Dejando de lado los malentendidos sobre mi persona, era una conversación difícil de descifrar. Como parecía que la charla iba para largo, me deslicé lentamente por el tronco del árbol hasta quedarme sentada.
—Ya deje de hablar de ella. La que me preocupa más es usted.
—¿Yo? ¿Yo qué?
—Incluso si sospecha de sus intenciones, ni se le ocurra hacerle daño. Lo que pasó con su hermano…….
Las palabras de Adrian se cortaron en seco por una carcajada estrepitosa. Fue tan repentino que hasta yo, que estaba escuchando a escondidas, me pegué un susto; y más que una burla, sonaba hasta alegre. Sí. Eso era lo que me causaba más desconfianza.
—Ay, mi hermanito… él se fue por su propia cuenta y terminó así, pues. Esté como esté ahora, no tiene nada que ver conmigo. A mí lo único que me interesa es…….
—Eso será recuperado y destruido de inmediato.
—Eso es lo que decidieron ‘ustedes’, pero para ‘nosotros’ la cosa es distinta.
—Sin importar el bando, el Maestro de la Torre dijo…….
—Shhh.
Adrian Rubeche se calló de golpe.
—Me olvidaba que en este lugar hay muchas orejas escuchando.
Tras esas palabras, no se oyó nada más. Deben haber usado algún hechizo de silencio para que las voces no se filtraran. Para alguien como yo, que no conoce bien el trasfondo, solo era una lista de información bien confusa y sin contexto. Me quedé sentada ahí mismo, grabando paso a paso en mi cabeza lo que acababa de escuchar.

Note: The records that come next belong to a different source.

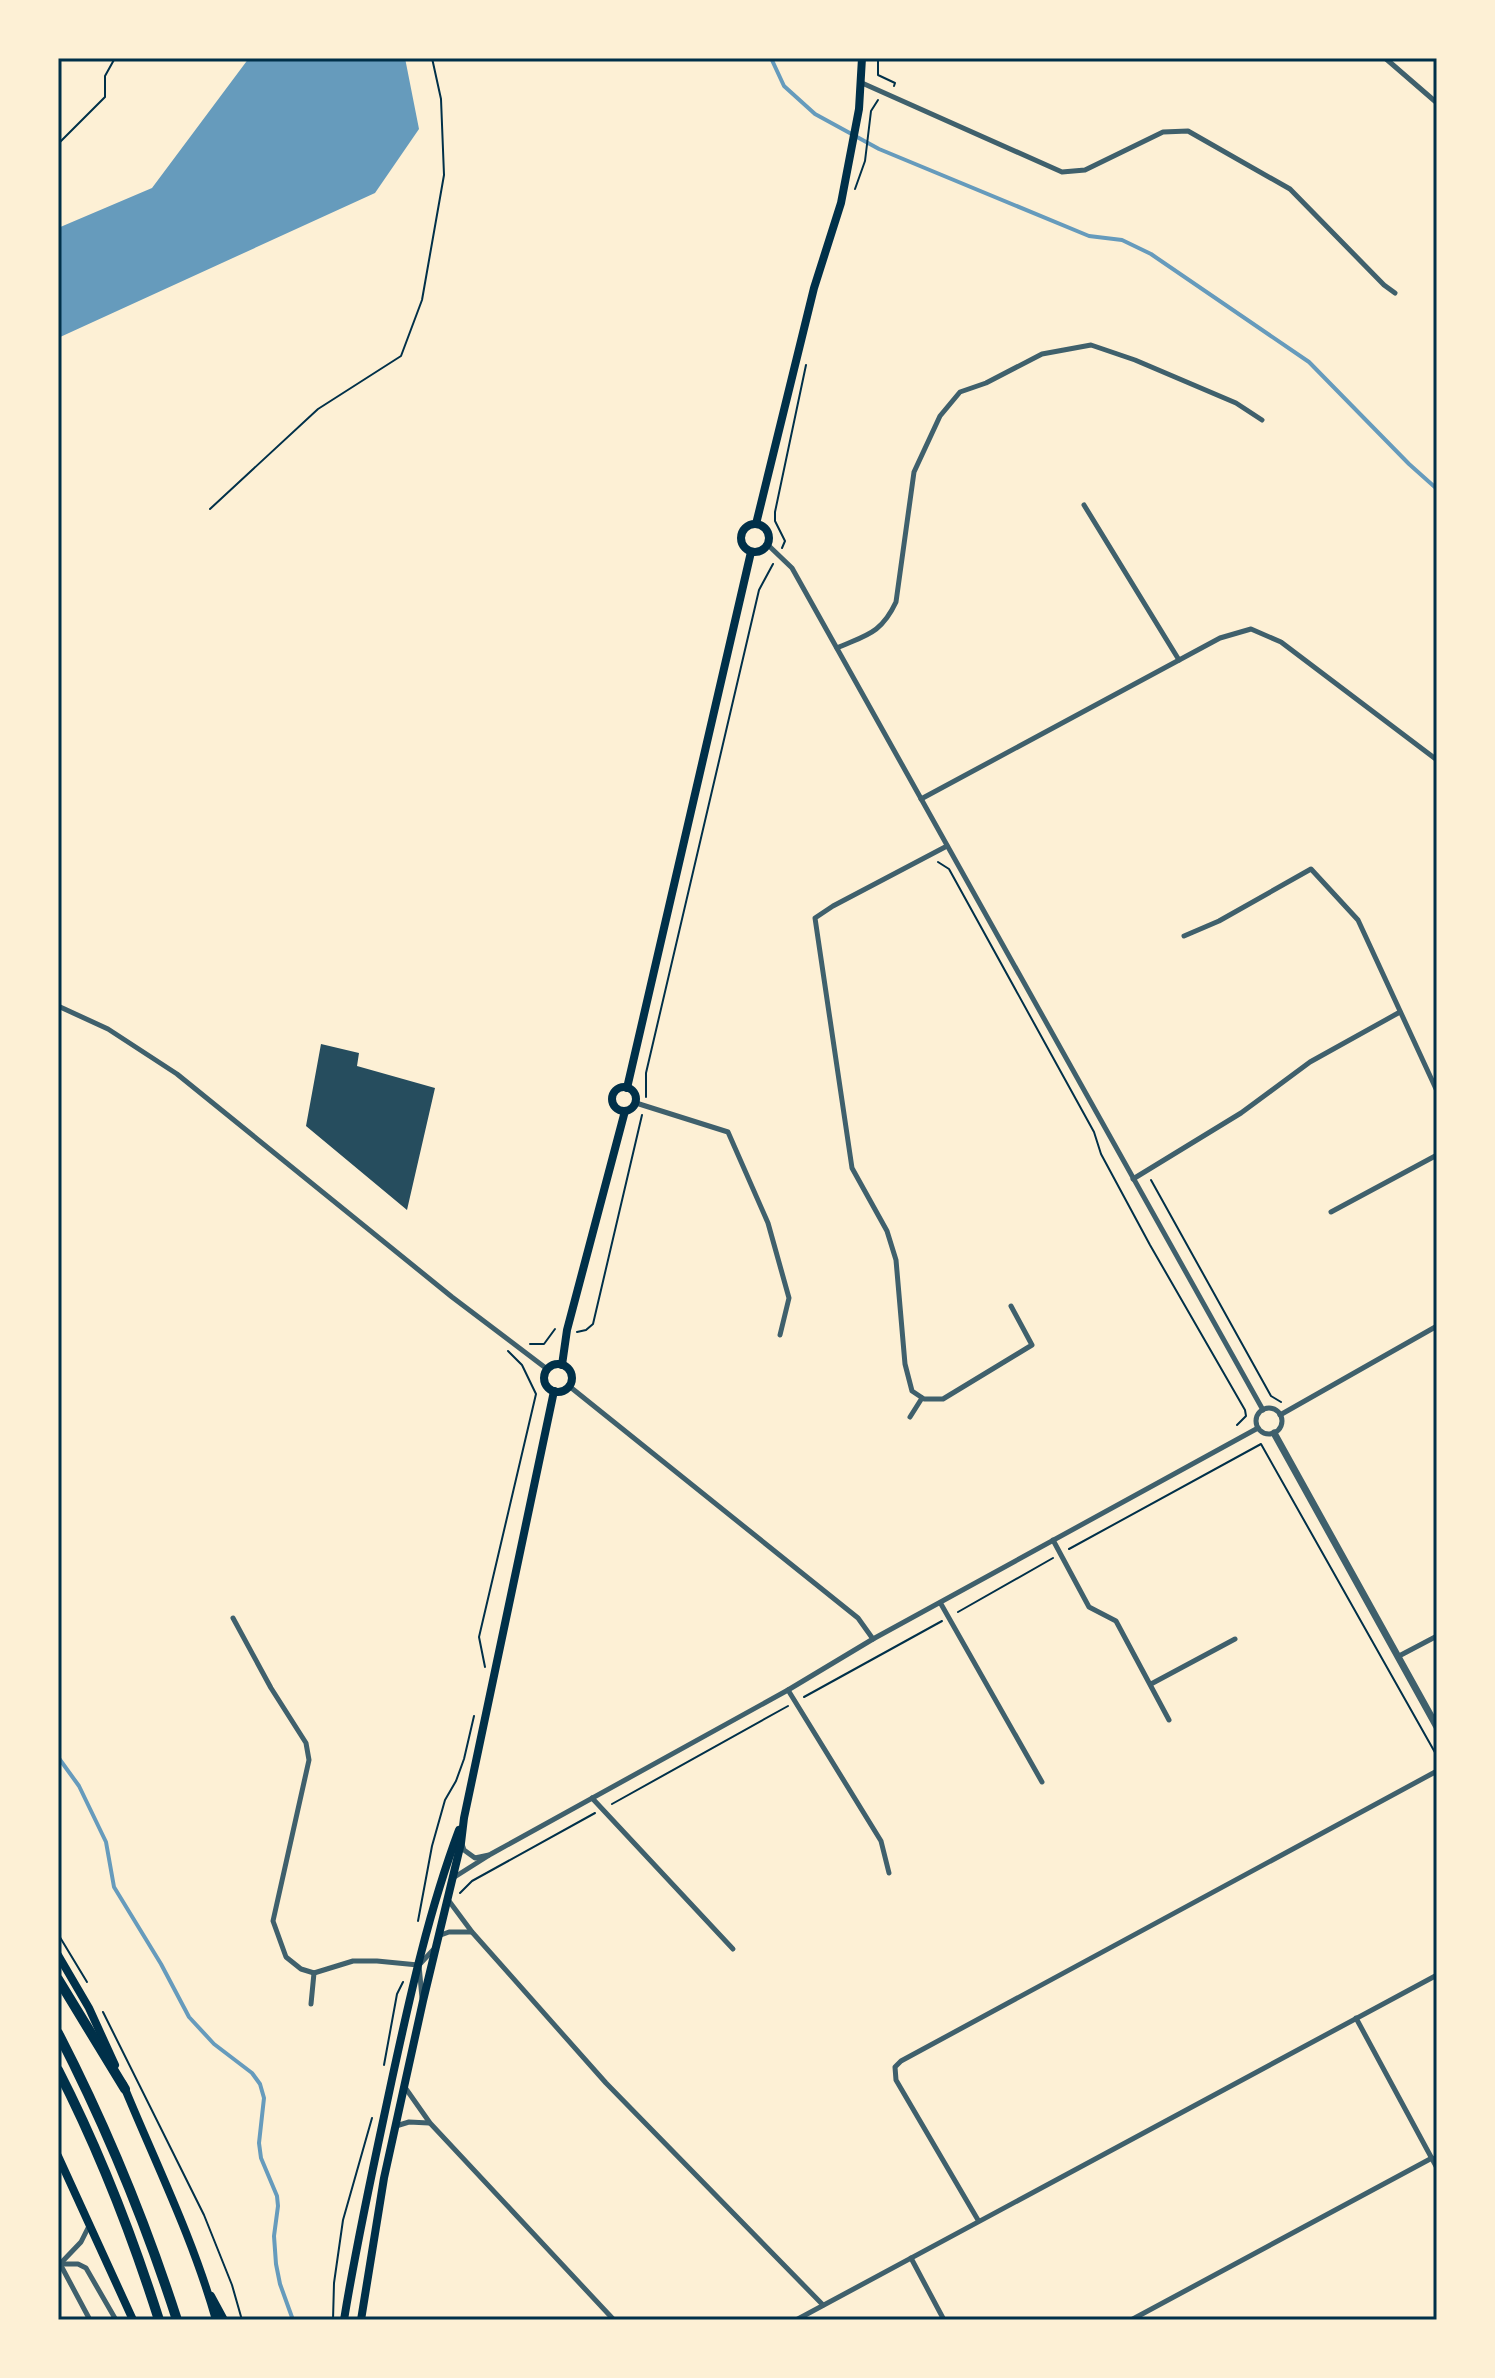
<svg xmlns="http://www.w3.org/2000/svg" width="1495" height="2378" viewBox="0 0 1495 2378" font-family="Arial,sans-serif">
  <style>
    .water { fill: #669bbc }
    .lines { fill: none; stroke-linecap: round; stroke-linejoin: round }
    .stream { stroke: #669bbc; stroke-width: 4 }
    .building { fill: #264d5e }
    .path { stroke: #003049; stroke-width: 2 }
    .minor { stroke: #3f606c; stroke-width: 5 }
    .tertiary { stroke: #3f606c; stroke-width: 7 }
    .secondary { stroke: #003049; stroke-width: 8 }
    .primary { stroke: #003049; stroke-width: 8 }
    .motorway { stroke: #003049; stroke-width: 10 }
    .neatline { fill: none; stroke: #003049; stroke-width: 3 }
  </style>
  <rect width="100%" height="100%" fill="#fdf0d5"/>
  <!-- water -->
  <path class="water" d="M 249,58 L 405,58 L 419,129 L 375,193 L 58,338 L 58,228 L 152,188 Z"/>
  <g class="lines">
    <!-- stream -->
    <g class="stream">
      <path d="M 771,58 L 784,86 L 815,114 L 879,149 L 1089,236 L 1122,240 L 1151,254 L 1309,362 L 1409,464 L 1437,489"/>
      <path d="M 58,1757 L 79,1786 L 106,1842 L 114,1887 L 161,1964 L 189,2017 L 214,2044 L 252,2073 L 260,2084 L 264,2098 L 259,2143 L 261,2158 L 277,2196 L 278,2206 L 274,2236 L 276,2264 L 280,2284 L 293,2320"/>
    </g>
  </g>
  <!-- building -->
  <path class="building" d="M 321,1044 L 359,1053 L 357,1066 L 435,1088 L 407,1210 L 306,1126 Z"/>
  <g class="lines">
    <!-- path -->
    <g class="path">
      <path d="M 878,58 L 878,75 L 895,83 L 894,86"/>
      <path d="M 58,144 L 105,97 L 105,76 L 115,58"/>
      <path d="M 855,189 L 865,161 L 871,111 L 878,100"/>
      <path d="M 210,509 L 318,409 L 401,356 L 422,300 L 444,175 L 441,99 L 432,58"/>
      <path d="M 782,548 L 785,541 L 775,521 L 775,512 L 806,365"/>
      <path d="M 938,862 L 949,869 L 1094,1132 L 1101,1154 L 1150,1245 L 1245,1410 L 1246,1416 L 1237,1425"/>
      <path d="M 646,1097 L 646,1073 L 759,590 L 773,564"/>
      <path d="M 1151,1180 L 1271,1396 L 1281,1402"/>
      <path d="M 577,1332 L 586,1330 L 593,1324 L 642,1115"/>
      <path d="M 530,1344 L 544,1344 L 555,1329"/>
      <path d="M 1069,1549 L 1261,1444 L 1437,1756"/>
      <path d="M 958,1612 L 1053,1558"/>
      <path d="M 485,1667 L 479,1637 L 536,1394 L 522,1365 L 508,1351"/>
      <path d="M 804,1697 L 942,1621"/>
      <path d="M 612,1804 L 788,1706"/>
      <path d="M 460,1893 L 472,1881 L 595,1813"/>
      <path d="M 418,1921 L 432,1846 L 445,1800 L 456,1781 L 464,1759 L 474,1716"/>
      <path d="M 58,1934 L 87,1982"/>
      <path d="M 103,2012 L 204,2215 L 232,2285 L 242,2320"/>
      <path d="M 384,2065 L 397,1994 L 403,1982"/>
      <path d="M 333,2320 L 334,2283 L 343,2220 L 372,2118"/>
    </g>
    <!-- minor -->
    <g class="minor">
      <path d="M 1385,58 L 1437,103"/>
      <path d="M 862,83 L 1062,172 L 1085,170 L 1163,132 L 1188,131 L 1290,189 L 1384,285 L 1395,293"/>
      <path d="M 1084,505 L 1179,660"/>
      <path d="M 768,545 L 792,568 L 1263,1410"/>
      <path d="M 837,648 C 866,635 881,634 896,602 L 914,472 L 940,416 L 960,392 L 986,383 L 1042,354 L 1091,345 L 1135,360 L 1236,403 L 1262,420"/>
      <path d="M 921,799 L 1220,638 L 1251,629 L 1281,642 L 1437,760"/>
      <path d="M 947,846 L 833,906 L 815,918 L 852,1168 L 887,1231 L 896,1260 L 905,1364 L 912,1391 L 924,1399 L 943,1399 L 1032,1345 L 1011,1306"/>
      <path d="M 1184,936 L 1219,921 L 1311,869 L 1358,920 L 1437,1091"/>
      <path d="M 58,1006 L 108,1029 L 177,1074 L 452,1297 L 547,1369"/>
      <path d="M 636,1103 L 728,1132 L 768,1223 L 789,1298 L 780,1335"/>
      <path d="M 1133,1179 L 1241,1113 L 1310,1062 L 1400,1012"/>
      <path d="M 1331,1212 L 1437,1155"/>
      <path d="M 569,1386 L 858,1618 L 873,1639"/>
      <circle cx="1269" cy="1421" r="13"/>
      <path d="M 1280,1415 L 1437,1326"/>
      <path d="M 910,1417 L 922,1398"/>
      <path d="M 1053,1540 L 1089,1607 L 1116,1621 L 1169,1720"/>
      <path d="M 941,1604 L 1042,1782"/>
      <path d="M 233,1618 L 271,1688 L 306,1743 L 309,1760 L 273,1921 L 286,1957 L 301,1969 L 314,1973 L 353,1961 L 377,1961 L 418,1965"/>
      <path d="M 1399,1656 L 1437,1636"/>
      <path d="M 1151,1684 L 1235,1639"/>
      <path d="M 788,1690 L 881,1841 L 889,1873"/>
      <path d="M 592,1798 L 733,1949"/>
      <path d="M 462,1844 L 464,1850 L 475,1858 L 489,1855"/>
      <path d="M 453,1878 L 491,1854 L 788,1690 L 873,1639 L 1258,1428"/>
      <path d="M 449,1901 L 472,1932 L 606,2083 L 823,2305"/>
      <path d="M 438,1936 L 449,1932 L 471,1932"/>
      <path d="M 422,1998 L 419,1965 L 433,1950"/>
      <path d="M 311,2004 L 314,1973"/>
      <path d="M 1356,2018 L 1437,2168"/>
      <path d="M 404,2086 L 430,2123 L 614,2320"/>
      <path d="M 396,2126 L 409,2122 L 429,2123"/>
      <path d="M 978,2220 L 896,2080 L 895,2067 L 901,2061 L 1437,1771"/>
      <path d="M 911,2258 L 944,2320"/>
      <path d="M 58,2260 L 90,2320"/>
      <path d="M 60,2264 L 78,2264 L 86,2268 L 116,2320"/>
      <path d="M 59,2265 L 81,2242 L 89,2226"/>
      <path d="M 796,2320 L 1437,1975"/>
      <path d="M 1131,2320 L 1432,2158"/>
    </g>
    <!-- tertiary -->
    <path class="tertiary" d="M 1274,1433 L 1437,1727"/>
    <!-- secondary -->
    <g class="secondary">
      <circle cx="755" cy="538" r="14"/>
      <path d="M 756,524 L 814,288 L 841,203 L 859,109 L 862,58"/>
      <circle cx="624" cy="1099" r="12"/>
      <path d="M 627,1088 L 751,552"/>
      <circle cx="558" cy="1378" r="14"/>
      <path d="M 562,1365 L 567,1330 L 625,1111"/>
      <path d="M 211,2296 L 224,2320"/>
      <path d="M 344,2320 C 357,2239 375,2159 392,2079 C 410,1996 429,1910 459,1830"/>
      <path d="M 361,2320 L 384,2178 L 423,2001 L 461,1843 L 464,1818 L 554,1391"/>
    </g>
    <!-- primary -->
    <g class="primary">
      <path d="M 58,1955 L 89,2008 L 115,2065"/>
      <path d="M 123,2084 C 155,2162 193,2238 216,2320"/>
      <path d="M 58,2156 L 133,2320"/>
    </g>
    <!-- motorway -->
    <g class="motorway">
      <path d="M 58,1979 L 125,2089"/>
      <path d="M 58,2033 C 106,2126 145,2221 177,2320"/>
      <path d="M 58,2070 C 99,2150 132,2235 159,2320"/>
    </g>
  </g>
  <!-- border -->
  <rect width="1495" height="2378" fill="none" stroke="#fdf0d5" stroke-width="120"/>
  <rect x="60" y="60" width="1375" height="2258" class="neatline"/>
</svg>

Pero un momento después, sentí una respiración cerca y levanté la cabeza con cuidado. En medio de la oscuridad total, solo brillaban unos ojos azules. Me quedé mirando fijamente a la bestia negra que tenía la forma de un depredador grande. ¿Un lobo? No, para ser un lobo era un poco más pequeño. Los colmillos que asomaban por su hocico abierto daban bastante miedo. Sin embargo, lo que más me helaba la sangre eran esos ojos que me observaban sin hacer ni un ruido.
—Hola, Roy.
En el tiempo que no lo vi, su aura se había vuelto bien imponente. Terminé mis breves observaciones y le hablé bajito mientras ponía mi mano sobre su cabeza. Normalmente habría saltado a pedir mimos, pero esta vez, extrañamente, se me quedó mirando sin reaccionar. Sin embargo, al poco rato cerró el hocico donde mostraba los dientes y cerró los ojos, dejándose acariciar por mi mano.